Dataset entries
------------------------------
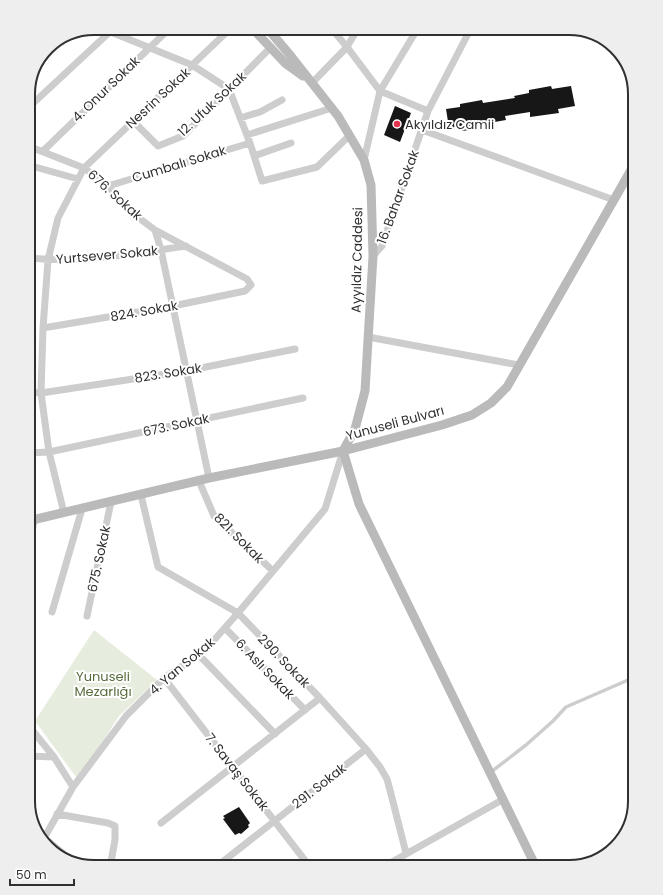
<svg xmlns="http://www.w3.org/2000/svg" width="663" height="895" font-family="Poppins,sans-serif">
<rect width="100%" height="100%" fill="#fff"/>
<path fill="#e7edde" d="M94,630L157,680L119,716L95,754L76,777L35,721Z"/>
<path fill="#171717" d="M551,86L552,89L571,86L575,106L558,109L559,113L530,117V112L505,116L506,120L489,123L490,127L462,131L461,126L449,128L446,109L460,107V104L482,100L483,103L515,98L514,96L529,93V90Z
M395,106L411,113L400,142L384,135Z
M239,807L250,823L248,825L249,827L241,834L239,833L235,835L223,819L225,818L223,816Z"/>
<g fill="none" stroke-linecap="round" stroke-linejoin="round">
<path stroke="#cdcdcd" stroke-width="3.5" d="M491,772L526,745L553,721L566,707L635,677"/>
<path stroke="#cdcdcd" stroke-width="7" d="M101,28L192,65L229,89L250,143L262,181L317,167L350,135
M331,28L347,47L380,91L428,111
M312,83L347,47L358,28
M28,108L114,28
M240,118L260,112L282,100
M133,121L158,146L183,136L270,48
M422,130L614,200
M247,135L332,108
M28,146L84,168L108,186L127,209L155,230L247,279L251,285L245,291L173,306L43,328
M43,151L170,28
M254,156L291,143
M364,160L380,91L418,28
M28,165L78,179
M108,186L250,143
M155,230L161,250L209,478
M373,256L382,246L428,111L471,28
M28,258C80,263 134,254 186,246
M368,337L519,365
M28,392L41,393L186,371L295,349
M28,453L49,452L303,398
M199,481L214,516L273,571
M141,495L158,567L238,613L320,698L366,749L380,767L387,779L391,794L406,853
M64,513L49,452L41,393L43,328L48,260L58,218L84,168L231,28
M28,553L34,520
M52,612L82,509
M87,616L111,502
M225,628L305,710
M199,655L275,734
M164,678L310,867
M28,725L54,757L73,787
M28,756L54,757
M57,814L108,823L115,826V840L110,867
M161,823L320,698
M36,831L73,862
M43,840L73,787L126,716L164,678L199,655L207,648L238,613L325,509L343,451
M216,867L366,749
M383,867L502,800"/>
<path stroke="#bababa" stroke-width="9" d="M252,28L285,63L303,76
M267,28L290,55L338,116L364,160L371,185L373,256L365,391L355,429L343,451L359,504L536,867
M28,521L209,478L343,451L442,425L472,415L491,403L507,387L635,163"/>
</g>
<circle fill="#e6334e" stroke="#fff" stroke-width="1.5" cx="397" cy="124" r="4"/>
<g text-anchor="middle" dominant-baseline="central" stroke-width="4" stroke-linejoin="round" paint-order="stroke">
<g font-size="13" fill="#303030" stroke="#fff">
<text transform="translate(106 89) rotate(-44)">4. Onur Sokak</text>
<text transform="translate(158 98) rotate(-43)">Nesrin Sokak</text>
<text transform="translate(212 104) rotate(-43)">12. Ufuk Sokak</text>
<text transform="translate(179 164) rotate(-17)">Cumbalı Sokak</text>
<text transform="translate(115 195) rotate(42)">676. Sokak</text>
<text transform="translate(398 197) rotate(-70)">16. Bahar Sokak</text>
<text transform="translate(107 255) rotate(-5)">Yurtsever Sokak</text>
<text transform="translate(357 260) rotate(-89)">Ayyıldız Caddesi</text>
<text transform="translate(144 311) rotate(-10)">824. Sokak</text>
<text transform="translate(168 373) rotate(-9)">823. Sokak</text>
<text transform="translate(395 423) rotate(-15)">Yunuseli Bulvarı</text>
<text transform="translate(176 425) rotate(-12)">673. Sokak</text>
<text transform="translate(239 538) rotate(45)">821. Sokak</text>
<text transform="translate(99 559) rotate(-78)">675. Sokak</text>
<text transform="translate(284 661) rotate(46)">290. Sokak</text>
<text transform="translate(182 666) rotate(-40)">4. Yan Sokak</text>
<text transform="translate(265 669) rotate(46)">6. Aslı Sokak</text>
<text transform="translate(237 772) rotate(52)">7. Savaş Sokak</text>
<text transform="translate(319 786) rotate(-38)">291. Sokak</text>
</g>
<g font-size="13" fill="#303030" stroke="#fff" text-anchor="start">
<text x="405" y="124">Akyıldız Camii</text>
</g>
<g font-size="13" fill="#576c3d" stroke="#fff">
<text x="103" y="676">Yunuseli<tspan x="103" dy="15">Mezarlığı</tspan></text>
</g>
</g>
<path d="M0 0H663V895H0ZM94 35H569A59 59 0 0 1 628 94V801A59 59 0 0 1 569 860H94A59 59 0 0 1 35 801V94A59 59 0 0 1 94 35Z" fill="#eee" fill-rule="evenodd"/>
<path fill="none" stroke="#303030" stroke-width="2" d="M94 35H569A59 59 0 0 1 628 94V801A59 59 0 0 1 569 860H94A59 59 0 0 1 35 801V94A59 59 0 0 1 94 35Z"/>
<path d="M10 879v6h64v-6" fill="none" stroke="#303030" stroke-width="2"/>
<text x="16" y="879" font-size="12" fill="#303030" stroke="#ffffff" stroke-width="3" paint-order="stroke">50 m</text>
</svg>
------------------------------
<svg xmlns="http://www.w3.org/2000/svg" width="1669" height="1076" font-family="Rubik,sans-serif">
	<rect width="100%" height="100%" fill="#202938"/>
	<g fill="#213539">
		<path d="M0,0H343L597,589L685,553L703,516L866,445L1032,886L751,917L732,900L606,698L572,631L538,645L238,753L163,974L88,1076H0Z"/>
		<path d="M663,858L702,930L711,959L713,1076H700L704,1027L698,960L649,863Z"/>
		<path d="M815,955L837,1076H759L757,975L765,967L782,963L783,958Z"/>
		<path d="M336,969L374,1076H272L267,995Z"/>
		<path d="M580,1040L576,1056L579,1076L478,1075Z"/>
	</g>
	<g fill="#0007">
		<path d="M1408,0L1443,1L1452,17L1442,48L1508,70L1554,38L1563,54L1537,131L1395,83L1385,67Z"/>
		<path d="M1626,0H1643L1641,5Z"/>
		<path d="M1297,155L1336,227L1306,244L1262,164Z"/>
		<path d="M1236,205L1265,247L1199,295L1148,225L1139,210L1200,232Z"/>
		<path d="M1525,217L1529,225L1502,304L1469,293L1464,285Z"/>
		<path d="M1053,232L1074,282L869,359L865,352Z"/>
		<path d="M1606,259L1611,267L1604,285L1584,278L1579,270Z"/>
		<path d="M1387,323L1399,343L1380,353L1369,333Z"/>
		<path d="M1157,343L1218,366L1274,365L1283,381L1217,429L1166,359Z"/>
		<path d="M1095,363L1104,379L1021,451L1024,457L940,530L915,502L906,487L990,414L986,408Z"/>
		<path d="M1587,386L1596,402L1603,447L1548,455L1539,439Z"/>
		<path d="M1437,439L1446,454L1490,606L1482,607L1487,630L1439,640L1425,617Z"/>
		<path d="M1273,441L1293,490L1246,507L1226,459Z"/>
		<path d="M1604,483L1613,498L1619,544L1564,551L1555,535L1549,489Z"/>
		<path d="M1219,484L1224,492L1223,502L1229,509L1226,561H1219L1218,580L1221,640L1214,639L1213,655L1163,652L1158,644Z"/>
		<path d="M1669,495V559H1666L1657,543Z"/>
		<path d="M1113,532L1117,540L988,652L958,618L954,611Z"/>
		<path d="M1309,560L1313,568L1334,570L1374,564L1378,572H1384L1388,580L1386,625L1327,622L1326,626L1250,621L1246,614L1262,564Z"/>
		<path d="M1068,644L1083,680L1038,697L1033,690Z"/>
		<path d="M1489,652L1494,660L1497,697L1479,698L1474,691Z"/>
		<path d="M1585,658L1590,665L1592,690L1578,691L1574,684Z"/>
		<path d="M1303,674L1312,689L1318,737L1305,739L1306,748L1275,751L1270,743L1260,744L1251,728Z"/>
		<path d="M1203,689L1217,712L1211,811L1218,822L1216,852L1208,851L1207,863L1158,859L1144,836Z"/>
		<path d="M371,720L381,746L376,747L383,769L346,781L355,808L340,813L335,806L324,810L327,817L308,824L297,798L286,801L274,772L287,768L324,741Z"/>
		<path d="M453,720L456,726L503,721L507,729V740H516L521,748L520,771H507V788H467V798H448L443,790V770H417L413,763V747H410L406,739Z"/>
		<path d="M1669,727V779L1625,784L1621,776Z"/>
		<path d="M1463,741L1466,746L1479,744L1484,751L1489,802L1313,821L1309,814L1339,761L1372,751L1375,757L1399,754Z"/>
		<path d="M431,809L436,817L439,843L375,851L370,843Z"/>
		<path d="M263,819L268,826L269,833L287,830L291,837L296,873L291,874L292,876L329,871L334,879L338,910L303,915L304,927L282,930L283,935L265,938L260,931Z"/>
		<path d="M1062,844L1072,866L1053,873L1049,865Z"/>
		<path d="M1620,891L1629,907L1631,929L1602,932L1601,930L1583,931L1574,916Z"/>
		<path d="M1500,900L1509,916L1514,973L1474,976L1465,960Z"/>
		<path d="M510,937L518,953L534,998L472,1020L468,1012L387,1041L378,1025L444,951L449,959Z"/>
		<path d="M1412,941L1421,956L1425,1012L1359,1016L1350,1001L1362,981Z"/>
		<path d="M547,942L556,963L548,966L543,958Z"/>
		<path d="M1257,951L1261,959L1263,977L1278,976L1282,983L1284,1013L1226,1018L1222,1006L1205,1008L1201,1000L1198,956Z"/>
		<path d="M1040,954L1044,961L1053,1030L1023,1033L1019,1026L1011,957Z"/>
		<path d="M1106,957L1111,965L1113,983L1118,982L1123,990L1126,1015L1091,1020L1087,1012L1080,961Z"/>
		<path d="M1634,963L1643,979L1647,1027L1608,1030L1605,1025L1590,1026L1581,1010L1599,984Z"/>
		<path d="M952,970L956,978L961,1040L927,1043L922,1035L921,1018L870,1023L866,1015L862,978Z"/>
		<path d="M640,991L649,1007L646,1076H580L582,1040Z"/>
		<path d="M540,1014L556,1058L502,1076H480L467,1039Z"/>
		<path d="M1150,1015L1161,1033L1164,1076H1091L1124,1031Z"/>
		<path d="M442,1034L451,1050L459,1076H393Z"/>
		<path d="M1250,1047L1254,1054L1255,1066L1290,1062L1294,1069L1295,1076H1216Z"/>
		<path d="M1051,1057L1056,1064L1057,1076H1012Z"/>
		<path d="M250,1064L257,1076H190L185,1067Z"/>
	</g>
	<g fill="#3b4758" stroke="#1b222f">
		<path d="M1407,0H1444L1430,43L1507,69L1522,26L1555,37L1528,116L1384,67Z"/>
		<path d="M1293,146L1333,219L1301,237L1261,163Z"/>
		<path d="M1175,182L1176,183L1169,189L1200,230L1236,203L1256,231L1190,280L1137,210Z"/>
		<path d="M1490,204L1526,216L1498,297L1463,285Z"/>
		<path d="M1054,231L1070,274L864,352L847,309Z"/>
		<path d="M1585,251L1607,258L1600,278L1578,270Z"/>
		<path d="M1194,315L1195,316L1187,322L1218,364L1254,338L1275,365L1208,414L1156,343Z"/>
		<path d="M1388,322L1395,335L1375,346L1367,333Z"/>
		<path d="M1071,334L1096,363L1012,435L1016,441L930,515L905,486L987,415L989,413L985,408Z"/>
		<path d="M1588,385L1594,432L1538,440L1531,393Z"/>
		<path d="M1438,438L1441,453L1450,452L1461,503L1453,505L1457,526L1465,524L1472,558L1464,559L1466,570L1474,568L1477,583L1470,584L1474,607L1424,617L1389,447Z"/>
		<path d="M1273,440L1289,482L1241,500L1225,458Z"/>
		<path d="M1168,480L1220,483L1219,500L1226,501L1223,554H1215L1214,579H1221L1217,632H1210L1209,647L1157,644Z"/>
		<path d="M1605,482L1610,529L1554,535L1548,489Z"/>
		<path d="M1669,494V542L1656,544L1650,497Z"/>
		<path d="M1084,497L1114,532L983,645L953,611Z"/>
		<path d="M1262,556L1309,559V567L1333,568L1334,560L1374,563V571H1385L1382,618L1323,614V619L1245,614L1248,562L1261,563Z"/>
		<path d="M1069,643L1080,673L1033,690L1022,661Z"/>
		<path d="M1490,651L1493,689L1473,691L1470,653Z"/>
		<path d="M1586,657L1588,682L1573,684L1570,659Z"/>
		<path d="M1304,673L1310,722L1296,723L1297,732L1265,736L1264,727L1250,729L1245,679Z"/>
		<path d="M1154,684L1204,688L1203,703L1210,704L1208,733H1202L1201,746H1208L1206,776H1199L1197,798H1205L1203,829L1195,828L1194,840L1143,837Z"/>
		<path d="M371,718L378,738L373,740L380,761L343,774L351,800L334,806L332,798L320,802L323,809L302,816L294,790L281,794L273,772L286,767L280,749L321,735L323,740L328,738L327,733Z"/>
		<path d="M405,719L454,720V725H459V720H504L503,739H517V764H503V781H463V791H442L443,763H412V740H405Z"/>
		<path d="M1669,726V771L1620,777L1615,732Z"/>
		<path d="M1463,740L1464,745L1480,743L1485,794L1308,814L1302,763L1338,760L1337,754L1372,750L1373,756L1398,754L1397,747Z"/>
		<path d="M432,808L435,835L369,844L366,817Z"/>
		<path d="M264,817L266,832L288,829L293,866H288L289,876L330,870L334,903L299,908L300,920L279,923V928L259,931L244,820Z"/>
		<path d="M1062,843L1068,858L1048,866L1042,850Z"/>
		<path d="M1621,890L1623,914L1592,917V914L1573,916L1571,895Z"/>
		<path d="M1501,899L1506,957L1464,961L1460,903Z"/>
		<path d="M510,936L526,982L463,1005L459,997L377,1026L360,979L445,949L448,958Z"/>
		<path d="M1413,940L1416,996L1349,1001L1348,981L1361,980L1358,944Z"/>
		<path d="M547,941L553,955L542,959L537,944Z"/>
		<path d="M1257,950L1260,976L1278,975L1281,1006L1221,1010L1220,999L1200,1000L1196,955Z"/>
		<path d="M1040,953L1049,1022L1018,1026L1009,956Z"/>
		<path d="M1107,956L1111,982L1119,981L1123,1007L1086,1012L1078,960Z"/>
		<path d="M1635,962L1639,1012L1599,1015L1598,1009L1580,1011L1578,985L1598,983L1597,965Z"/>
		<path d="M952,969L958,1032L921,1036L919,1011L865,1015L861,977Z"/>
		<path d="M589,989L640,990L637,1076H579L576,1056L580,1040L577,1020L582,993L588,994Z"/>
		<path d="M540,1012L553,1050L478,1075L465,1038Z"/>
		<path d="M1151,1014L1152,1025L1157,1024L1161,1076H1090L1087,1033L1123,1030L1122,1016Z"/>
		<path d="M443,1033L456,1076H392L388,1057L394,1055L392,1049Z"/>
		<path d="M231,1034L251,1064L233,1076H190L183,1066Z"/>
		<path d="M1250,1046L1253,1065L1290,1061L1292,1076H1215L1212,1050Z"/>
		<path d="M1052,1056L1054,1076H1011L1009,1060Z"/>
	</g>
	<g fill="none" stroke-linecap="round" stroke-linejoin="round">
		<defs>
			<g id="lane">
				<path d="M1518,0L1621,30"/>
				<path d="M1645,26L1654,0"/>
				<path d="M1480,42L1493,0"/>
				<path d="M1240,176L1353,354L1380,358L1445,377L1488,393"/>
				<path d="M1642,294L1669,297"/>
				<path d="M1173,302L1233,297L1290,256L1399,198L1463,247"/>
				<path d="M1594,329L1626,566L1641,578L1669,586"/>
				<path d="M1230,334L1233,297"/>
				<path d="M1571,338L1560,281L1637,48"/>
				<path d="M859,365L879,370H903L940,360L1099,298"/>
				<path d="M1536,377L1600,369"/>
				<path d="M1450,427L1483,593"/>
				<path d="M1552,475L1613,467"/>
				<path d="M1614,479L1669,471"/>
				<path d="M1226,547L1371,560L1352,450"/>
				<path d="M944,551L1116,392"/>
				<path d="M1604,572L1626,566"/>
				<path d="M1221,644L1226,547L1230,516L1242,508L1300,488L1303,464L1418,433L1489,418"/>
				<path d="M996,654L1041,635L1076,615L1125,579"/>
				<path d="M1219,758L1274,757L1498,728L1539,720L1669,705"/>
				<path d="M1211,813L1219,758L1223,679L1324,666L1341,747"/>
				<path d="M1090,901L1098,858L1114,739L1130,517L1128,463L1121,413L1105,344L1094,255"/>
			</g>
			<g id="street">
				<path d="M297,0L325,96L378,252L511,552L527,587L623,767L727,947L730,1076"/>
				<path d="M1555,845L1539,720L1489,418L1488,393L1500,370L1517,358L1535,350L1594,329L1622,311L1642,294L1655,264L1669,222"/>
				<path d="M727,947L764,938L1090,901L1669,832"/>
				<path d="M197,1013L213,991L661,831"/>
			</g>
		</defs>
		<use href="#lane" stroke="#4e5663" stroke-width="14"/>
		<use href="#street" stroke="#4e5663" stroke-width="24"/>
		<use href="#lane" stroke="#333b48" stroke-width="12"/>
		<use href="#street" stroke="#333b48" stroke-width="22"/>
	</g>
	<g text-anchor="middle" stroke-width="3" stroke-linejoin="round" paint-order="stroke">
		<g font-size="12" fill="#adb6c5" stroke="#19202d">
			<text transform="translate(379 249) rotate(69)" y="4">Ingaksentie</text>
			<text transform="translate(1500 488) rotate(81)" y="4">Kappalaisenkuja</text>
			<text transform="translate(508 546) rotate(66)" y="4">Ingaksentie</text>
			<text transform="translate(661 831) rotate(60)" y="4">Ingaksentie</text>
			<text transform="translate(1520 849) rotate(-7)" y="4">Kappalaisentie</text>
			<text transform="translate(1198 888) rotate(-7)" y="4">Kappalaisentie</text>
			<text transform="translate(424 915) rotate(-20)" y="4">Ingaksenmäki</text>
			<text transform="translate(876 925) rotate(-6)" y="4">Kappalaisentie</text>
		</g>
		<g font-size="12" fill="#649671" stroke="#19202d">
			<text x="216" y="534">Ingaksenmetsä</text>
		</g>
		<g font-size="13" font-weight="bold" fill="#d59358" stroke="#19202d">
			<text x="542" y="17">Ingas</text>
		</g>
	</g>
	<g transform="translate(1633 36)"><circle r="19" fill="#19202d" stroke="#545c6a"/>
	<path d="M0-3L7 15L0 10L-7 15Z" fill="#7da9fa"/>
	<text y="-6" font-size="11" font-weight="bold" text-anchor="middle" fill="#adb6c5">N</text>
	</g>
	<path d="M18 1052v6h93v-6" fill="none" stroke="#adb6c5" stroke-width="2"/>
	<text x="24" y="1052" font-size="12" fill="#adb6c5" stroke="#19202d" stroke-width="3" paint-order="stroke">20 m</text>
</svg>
------------------------------
• _WHAT YOU NEED TO DO_
Return the lines above that include the string "linecap".

• _OUTPUT OF THE TASK_
<g fill="none" stroke-linecap="round" stroke-linejoin="round">
	<g fill="none" stroke-linecap="round" stroke-linejoin="round">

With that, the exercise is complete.